I know the street address of the Netflix distribution center in Greensboro, NC. I have thought about going dumpster-diving there, or trying to get a photo or even trying to get a job there, but I have dismissed all of those ideas as being a little too creepy. I've never seen the place. I am not a spy, but I would love an invitation to visit sometime.
Therefore, it hurt my feelings when I read in the Greensboro News and Record that Netflix spokesman Steve Swasey apparently came to Greensboro for an interview at the Netflix distribution center here, and he didn't even look me up. Folks, that should prove to you I'm not a shill. A shill would get more respect.

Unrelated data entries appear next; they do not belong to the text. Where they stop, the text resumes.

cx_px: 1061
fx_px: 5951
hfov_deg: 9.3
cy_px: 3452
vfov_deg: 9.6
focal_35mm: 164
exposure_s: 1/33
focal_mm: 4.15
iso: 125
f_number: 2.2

According to the article, "the Netflix building is unmarked for security and competitive reasons, Swasey said, but "mainly, we don't want customers stopping by to drop off their DVDs."

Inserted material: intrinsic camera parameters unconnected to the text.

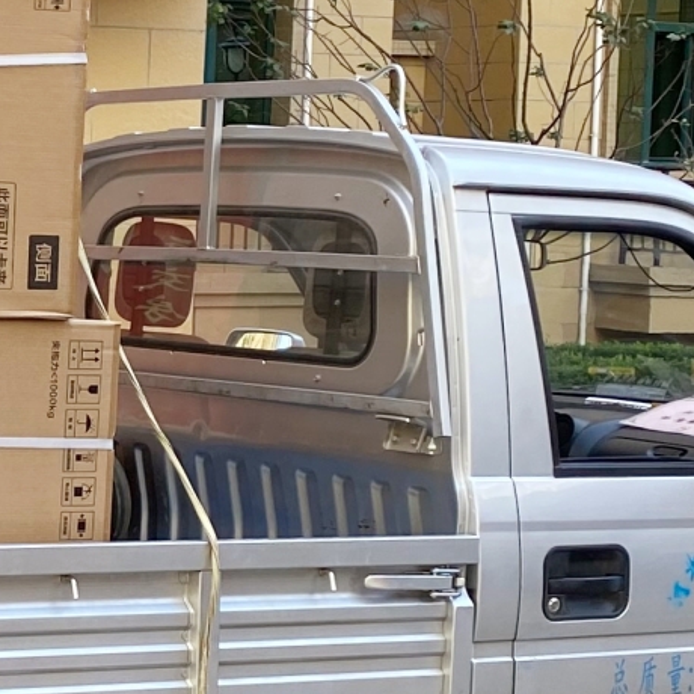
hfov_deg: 13.3
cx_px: -279
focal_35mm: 125
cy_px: 431
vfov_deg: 13.9
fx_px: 2835
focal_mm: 4.25
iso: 40
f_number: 1.8
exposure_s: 1/121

The "security reasons" he's talking about are people like me, just curious, who might embarrass them or give away trade secrets by publishing details on a blog.
The other danger, of customers dropping off their DVDs there, is genuine. Think it through: if Netflix processes 30,000-50,000 DVDs per day, each one of those represents a person, in a car. Where would they park? What time would they arrive? If they all arrived within an hour or two, the traffic jam would shut down traffic for miles. If they arrived throughout the day, Netflix wouldn't be able to process until 5 PM, after all the discs had arrived, because they would have nothing to send out until everything had come in.
Imagine the traffic on a Saturday night after a Rolling Stones concert lets out. That's how many customers we're talking about. Do you know of any business that can handle that kind of traffic on a daily basis?
It's not about "throttling." It's just plain simple logistics. It really is better to let the USPS do the work.